The focus on port distribution centers, Oklak said, comes from a combination of two factors: more goods will come through the nation’s ports via ships in the coming years, and ports on the West Coast are already crowded.
Shippers will increasingly use East Coast ports like Savannah and Baltimore, Oklak predicted, rather than wait for goods to be unloaded at Los Angeles or other western ports-even if they’re coming from Asia and have to take an extra day or two to travel through the Panama Canal.
Once goods are unloaded at ports, they’ll still travel to inland distribution centers like Indianapolis and Ohio cities Columbus and Cincinnati, Oklak said. He pointed out that Duke, before its recent acquisitions in new markets, already had land that can support up to 70 million square feet of new industrial and office development, most of it in its existing markets.
Among projects Duke builds with the intention of owning, rather than selling to occupants or other investors, about 55 percent is industrial and 45 percent is office. A small-but-growing development pipeline comes from Duke’s year-old national development group, which focuses on retail, build-to-suit and medical office projects through a joint venture agreement with locally based Bremner Healthcare Real Estate.
Duke will continue to acquire land, especially in its new geographic markets, Oklak said. Those include the Baltimore and the Washington, D.C., area, as well as Phoenix and Houston.
Those markets will soon have full-service Duke offices, with the intention of becoming major outposts for the company.
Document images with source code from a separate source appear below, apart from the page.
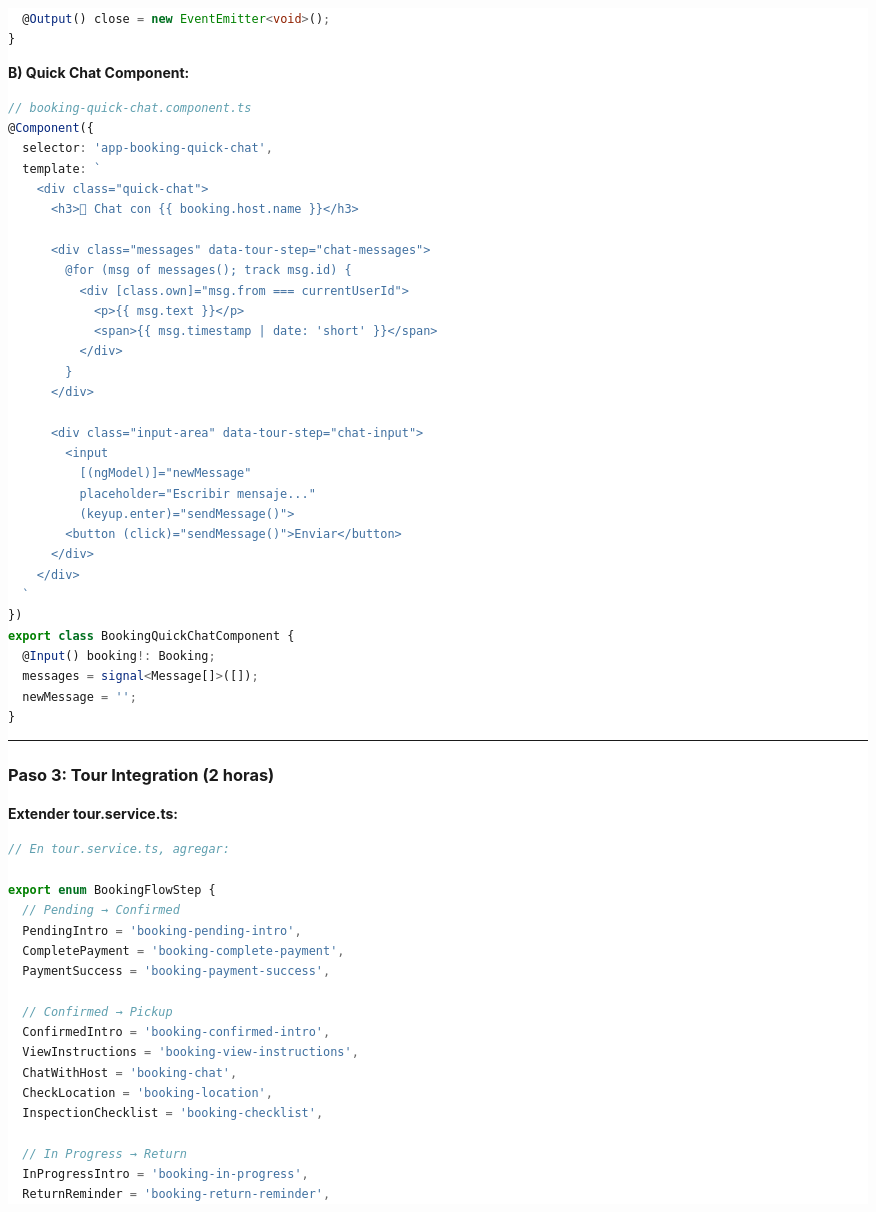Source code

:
 ```typescript
  @Output() close = new EventEmitter<void>();
}
```

**B) Quick Chat Component:**

```typescript
// booking-quick-chat.component.ts
@Component({
  selector: 'app-booking-quick-chat',
  template: `
    <div class="quick-chat">
      <h3>💬 Chat con {{ booking.host.name }}</h3>
      
      <div class="messages" data-tour-step="chat-messages">
        @for (msg of messages(); track msg.id) {
          <div [class.own]="msg.from === currentUserId">
            <p>{{ msg.text }}</p>
            <span>{{ msg.timestamp | date: 'short' }}</span>
          </div>
        }
      </div>
      
      <div class="input-area" data-tour-step="chat-input">
        <input 
          [(ngModel)]="newMessage" 
          placeholder="Escribir mensaje..."
          (keyup.enter)="sendMessage()">
        <button (click)="sendMessage()">Enviar</button>
      </div>
    </div>
  `
})
export class BookingQuickChatComponent {
  @Input() booking!: Booking;
  messages = signal<Message[]>([]);
  newMessage = '';
}
```

---

### Paso 3: Tour Integration (2 horas)

**Extender tour.service.ts:**

```typescript
// En tour.service.ts, agregar:

export enum BookingFlowStep {
  // Pending → Confirmed
  PendingIntro = 'booking-pending-intro',
  CompletePayment = 'booking-complete-payment',
  PaymentSuccess = 'booking-payment-success',
  
  // Confirmed → Pickup
  ConfirmedIntro = 'booking-confirmed-intro',
  ViewInstructions = 'booking-view-instructions',
  ChatWithHost = 'booking-chat',
  CheckLocation = 'booking-location',
  InspectionChecklist = 'booking-checklist',
  
  // In Progress → Return
  InProgressIntro = 'booking-in-progress',
  ReturnReminder = 'booking-return-reminder',
```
In the D.C. area, Duke will immediately gain employees when it closes on its acquisition of the commercial operations of the Mark Winkler Co. The deal includes 2.9 million square feet of office and light industrial buildings, and 166 acres of undeveloped land. The company will use that acquisition as its base for an office that will eventually have up to 70 employees, Oklak said.
Like that deal, the acquisition of a former General Motors Corp. facility for a reported $800 million near Baltimore’s port also includes undeveloped land. Duke will raze a 3.1-million-square-foot facility on the site and redevelop it and the 184 acres it sits on into nearly 3 million square feet of industrial buildings.
Duke’s land deals keep the company’s focus on new development, rather than acquiring existing buildings, Oklak said. Like REITs nationwide, Duke is facing increasing competition on existing buildings from private investors looking to sink their money into real estate and driving up prices.
With the exception of the Savannah portfolio, purchased from a private investor who had a relationship with Duke, recent acquisitions have also followed that trend, Oklak said.
“Washington, D.C., is expensive,” Oklak said of the company’s acquisition there. Duke has declined to divulge the price for the deal until it closes. “But it gets us into a new market and gives us a presence, some land and an operating team.”
Although Wall Street has reacted generally favorably on Duke’s recent moves, many analysts are still guarded on the company overall.
Nearly all-14 of 16-analysts who cover Duke rate the company’s stock a “hold” or the equivalent, according to Bloomberg News.
Duke shares have risen 16.2 percent in the past year, to just over $34 each, but their year-to-date increase of 2.5 percent falls behind the 4.7-percent average increase of office and industrial REITs tracked by the National Association of Real Estate Investment Trusts.
“Duke is making strides to distance itself from slow Midwest markets,” wrote Stifel Nicolaus analyst David M. Fick in a Jan. 27 report. “The problem is that they own billions of dollars of slow-growth … real estate that they have to drag around as they try to embrace better markets with more growth.”
Late last year, Duke shed some of that albatross, selling a 14-million-square-foot light industrial portfolio for about $1 billion. That sale helped fund Duke’s recent buying spree and boost leasing occupancy.